→ **What to do**
Pull out every line below that contains the string "series" and copy each one unchanged.

→ **Listed records**
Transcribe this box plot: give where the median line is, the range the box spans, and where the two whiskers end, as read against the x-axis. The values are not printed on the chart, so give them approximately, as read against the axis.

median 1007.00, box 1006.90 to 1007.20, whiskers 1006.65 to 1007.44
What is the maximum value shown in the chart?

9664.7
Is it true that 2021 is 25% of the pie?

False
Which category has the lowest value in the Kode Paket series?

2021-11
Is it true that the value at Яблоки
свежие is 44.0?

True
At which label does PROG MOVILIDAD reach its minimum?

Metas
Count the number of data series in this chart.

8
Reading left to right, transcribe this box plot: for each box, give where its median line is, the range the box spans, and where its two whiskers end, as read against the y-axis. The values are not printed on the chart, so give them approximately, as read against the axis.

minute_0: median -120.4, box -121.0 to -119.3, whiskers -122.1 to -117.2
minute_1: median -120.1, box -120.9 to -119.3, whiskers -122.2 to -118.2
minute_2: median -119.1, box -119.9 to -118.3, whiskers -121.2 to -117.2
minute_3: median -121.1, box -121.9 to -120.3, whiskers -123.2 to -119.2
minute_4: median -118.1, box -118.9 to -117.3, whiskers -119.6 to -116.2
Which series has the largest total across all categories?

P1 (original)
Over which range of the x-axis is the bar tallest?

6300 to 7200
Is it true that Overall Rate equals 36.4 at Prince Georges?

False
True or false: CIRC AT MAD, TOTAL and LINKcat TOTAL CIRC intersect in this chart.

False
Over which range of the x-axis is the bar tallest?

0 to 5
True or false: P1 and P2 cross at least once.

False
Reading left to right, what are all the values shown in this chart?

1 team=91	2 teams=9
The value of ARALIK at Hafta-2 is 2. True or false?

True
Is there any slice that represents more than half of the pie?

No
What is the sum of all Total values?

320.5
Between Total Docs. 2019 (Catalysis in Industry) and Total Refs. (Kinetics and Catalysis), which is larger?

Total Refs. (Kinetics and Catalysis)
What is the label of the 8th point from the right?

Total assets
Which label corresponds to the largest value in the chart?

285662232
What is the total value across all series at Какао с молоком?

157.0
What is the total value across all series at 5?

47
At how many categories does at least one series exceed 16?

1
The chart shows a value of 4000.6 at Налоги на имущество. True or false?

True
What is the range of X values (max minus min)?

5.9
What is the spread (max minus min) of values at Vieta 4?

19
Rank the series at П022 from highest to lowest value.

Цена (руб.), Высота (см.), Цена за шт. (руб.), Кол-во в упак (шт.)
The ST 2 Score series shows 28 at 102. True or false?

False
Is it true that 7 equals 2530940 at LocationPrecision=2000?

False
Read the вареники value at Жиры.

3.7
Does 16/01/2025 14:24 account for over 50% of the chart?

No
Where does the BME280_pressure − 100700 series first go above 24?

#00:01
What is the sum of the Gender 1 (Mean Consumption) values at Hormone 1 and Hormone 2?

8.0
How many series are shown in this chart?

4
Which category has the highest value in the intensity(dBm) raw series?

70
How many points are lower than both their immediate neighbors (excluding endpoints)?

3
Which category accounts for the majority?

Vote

→ **Response to this task**
Which category has the lowest value in the Kode Paket series?
Count the number of data series in this chart.
Which series has the largest total across all categories?
What is the total value across all series at Какао с молоком?
What is the total value across all series at 5?
At how many categories does at least one series exceed 16?
Rank the series at П022 from highest to lowest value.
The ST 2 Score series shows 28 at 102. True or false?
Where does the BME280_pressure − 100700 series first go above 24?
How many series are shown in this chart?
Which category has the highest value in the intensity(dBm) raw series?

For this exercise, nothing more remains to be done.